WORK TO COMPLETE:
[A] In the excerpt on recursion, swap "stack" for "call stack" and write out the passage starting at "There is a technique" and ending at "optimization built in.".
[B] Write the next part of the forum thread about recursion, picking up after its final sentence.

EXCERPTED TEXT:
= = =

When would I use recursion?
Why don't people use recursion?
There are a number of good explanations of recursion in this thread, this answer is about why you shouldn't use it in most languages.* In the majority of major imperative language implementations (i.e. every major implementation of C, C++, Basic, Python, Ruby,Java, and C#) iteration is vastly preferable to recursion.
To see why, walk through the steps that the above languages use to call a function:
space is carved out on the stack for the function's arguments and local variables
the function's arguments are copied into this new space
control jumps to the function
the function's code runs
the function's result is copied into a return value
the stack is rewound to its previous position
control jumps back to where the function was called
Doing all of these steps takes time, usually a little bit more than it takes to iterate through a loop. However, the real problem is in step #1. When many programs start, they allocate a single chunk of memory for their stack, and when they run out of that memory (often, but not always due to recursion), the program crashes due to a stack overflow.
So in these languages recursion is slower and it makes you vulnerable to crashing. There are still some arguments for using it though. In general, code written recursively is shorter and a bit more elegant, once you know how to read it.
There is a technique that language implementers can use called tail call optimization which can eliminate some classes of stack overflow. Put succinctly: if a function's return expression is simply the result of a function call, then you don't need to add a new level onto the stack, you can reuse the current one for the function being called. Regrettably, few imperative language-implementations have tail-call optimization built in.
* I love recursion. My favorite static language doesn't use loops at all, recursion is the only way to do something repeatedly. I just don't think that recursion is generally a good idea in languages that aren't tuned for it.
** By the way Mario, the typical name for your ArrangeString function is "join", and I'd be surprised if your language of choice doesn't already have an implementation of it.
Simple english example of recursion.
A child couldn't sleep, so her mother told her a story about a little frog,
who couldn't sleep, so the frog's mother told her a story about a little bear,
who couldn't sleep, so the bear's mother told her a story about a little weasel...
who fell asleep.
...and the little bear fell asleep;
...and the little frog fell asleep;
...and the child fell asleep.
In the most basic computer science sense, recursion is a function that calls itself. Say you have a linked list structure:
struct Node {
Node* next;
};
And you want to find out how long a linked list is you can do this with recursion:
int length(const Node* list) {
if (!list->next) {
return 1;
} else {
return 1 + length(list->next);
}
}
(This could of course be done with a for loop as well, but is useful as an illustration of the concept)

= = =

[Extracted records]
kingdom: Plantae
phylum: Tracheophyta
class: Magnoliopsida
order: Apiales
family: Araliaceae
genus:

= = =

PER-TASK OUTPUTS:
[A]
There is a technique that language implementers can use called tail call optimization which can eliminate some classes of call stack overflow. Put succinctly: if a function's return expression is simply the result of a function call, then you don't need to add a new level onto the call stack, you can reuse the current one for the function being called. Regrettably, few imperative language-implementations have tail-call optimization built in.

[B]
Whenever a function calls itself, creating a loop, then that's recursion. As with anything there are good uses and bad uses for recursion.
The most simple example is tail recursion where the very last line of the function is a call to itself:
int FloorByTen(int num)
{
if (num % 10 == 0)
return num;
else
return FloorByTen(num-1);
}
However, this is a lame, almost pointless example because it can easily be replaced by more efficient iteration. After all, recursion suffers from function call overhead, which in the example above could be substantial compared to the operation inside the function itself.
So the whole reason to do recursion rather than iteration should be to take advantage of the call stack to do some clever stuff. For example, if you call a function multiple times with different parameters inside the same loop then that's a way to accomplish branching. A classic example is the Sierpinski triangle.
You can draw one of those very simply with recursion, where the call stack branches in 3 directions:
private void BuildVertices(double x, double y, double len)
{
if (len > 0.002)
{
mesh.Positions.Add(new Point3D(x, y + len, -len));
mesh.Positions.Add(new Point3D(x - len, y - len, -len));
mesh.Positions.Add(new Point3D(x + len, y - len, -len));
len *= 0.5;
BuildVertices(x, y + len, len);
BuildVertices(x - len, y - len, len);
BuildVertices(x + len, y - len, len);
}
}
If you attempt to do the same thing with iteration I think you'll find it takes a lot more code to accomplish.
Other common use cases might include traversing hierarchies, e.g. website crawlers, directory comparisons, etc.
Conclusion
In practical terms, recursion makes the most sense whenever you need iterative branching.
Recursion is a method of solving problems based on the divide and conquer mentality.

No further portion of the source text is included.